Sunspots and Market Prediction

NASA image of a sunspot up close.

The appearance of dark spots on the Sun occurs on average once per decade. There is evidence dating back thousands of years that suggest the appearance of sunspots coincide with observable changes in human behavior. Recent research asks the question: Can sunspot activity also predict the markets?

Sunspots are caused by intense magnetic activity in and around the Sun. This phenomenon reduces the surface temperature temporarily and creates a series of dark spots. These spots quickly rise and more slowly fall on an irregular cycle of about 11 years.

The first written record of sunspots was made by Chinese astronomer Gan De in 364 B.C.  In the centuries that followed, the Chinese linked sunspot activity to human activity and started incorporating this information into the timing of important decisions, such as when to have children and when to go to war.

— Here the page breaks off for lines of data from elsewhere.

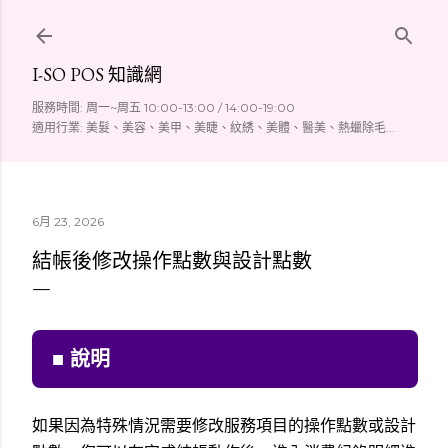
跳到主要內容
I-SO POS 知識網
服務時間: 周一~周五 10:00-13:00 / 14:00-19:00
適用行業: 美髮、美容、美甲、美睫、紋綉、美體、醫美、熱蠟除毛...
6月 23, 2026
結帳後修改操作點數與設計點數
■ 說明
如果因為特殊情況需要修改服務項目的操作點數或設計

Today, a group of investors believe the Chinese were on to something. They linked sunspot activity to economic activity and, in some degree, to stock market prices. Theorist Michael Wells Mandeville considered sunspot activity in 2003 when he wrote The Coming Economic Collapse of 2006. His timing wasn’t far off.  In 2007, Charles Nenner cited sunspot activity as a specific key indicator for bearish market calls during an interview on Bloomberg television.

Is there any reliable relationship between sunspot activity and stock market returns? Research firm CXO Advisory Group decided to look into this matter.

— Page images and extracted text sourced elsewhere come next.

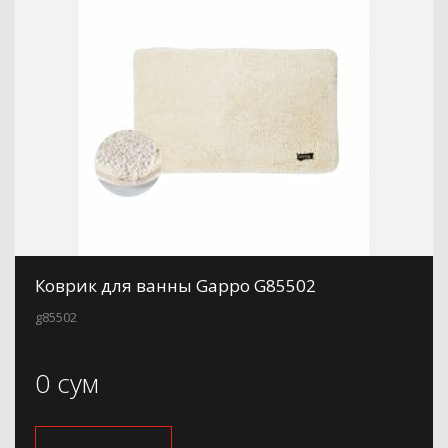
Коврик для ванны Gappo G85502
g85502
0 сум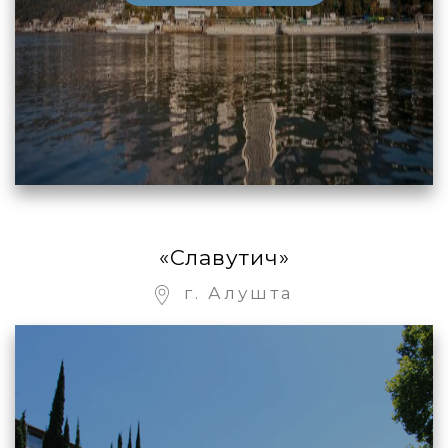
«Славутич»
г. Алушта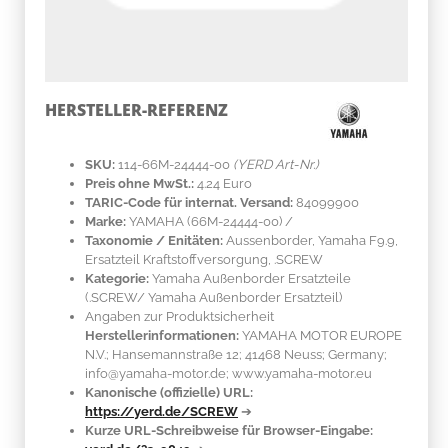
HERSTELLER-REFERENZ
SKU:
114-66M-24444-00
(YERD Art-Nr.)
Preis ohne MwSt.:
4.24 Euro
TARIC-Code für internat. Versand:
84099900
Marke:
YAMAHA
(66M-24444-00)
/
Taxonomie / Enitäten:
Aussenborder, Yamaha F9.9,
Ersatzteil Kraftstoffversorgung, .SCREW
Kategorie:
Yamaha Außenborder Ersatzteile
(.SCREW/ Yamaha Außenborder Ersatzteil)
Angaben zur Produktsicherheit
Herstellerinformationen:
YAMAHA MOTOR EUROPE
N.V.; Hansemannstraße 12; 41468 Neuss; Germany;
info@yamaha-motor.de; www.yamaha-motor.eu
Kanonische (offizielle) URL:
https://yerd.de/SCREW
➔
Kurze URL-Schreibweise für Browser-Eingabe:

Using monthly averages of daily sunspot counts from the Solar Influences Data Analysis Center and monthly closing levels of the Dow Jones Industrial Average (DJIA) for September 1928 through September 2011 (997 months) and the S&P 500 Index for January 1950 through September 2011 (741 months), CXO compared the returns of the sunspot activity to changes in market return.

Figure 1, courtesy of CXO, compares the monthly average of daily sunspot counts to contemporaneous monthly DJIA closing levels (log scale) over the entire sample period. This comprises roughly 7.5 sunspot cycles. A visual inspection reveals no consistent relationship between the two series.

Figure 1: Historic sunspot activity and the price level of the DJIA

Historic sunspot activity and the price level of the DJIA

The next question asked by CXO was if the monthly change in sunspot count explained future stock market return. Figure 2 relates DJIA monthly return to the average daily sunspot count during that month over the entire sample period.

Figure 2: Changes in sunspot count to the DJIA price change

The near zero correlation in Figure 2 indicated that variation in monthly average sunspot counts explains practically none of contemporaneous variation in monthly DJIA returns. CXO found that the results for the S&P 500 Index since 1950 were similar.

The CXO research continues with an analysis of sunspots versus index returns using various lead and lag periods. They found no meaningful correlation in the data.

In summary, the results from an array of simple tests do not support a meaningful relationship between sunspot activity and stock market returns.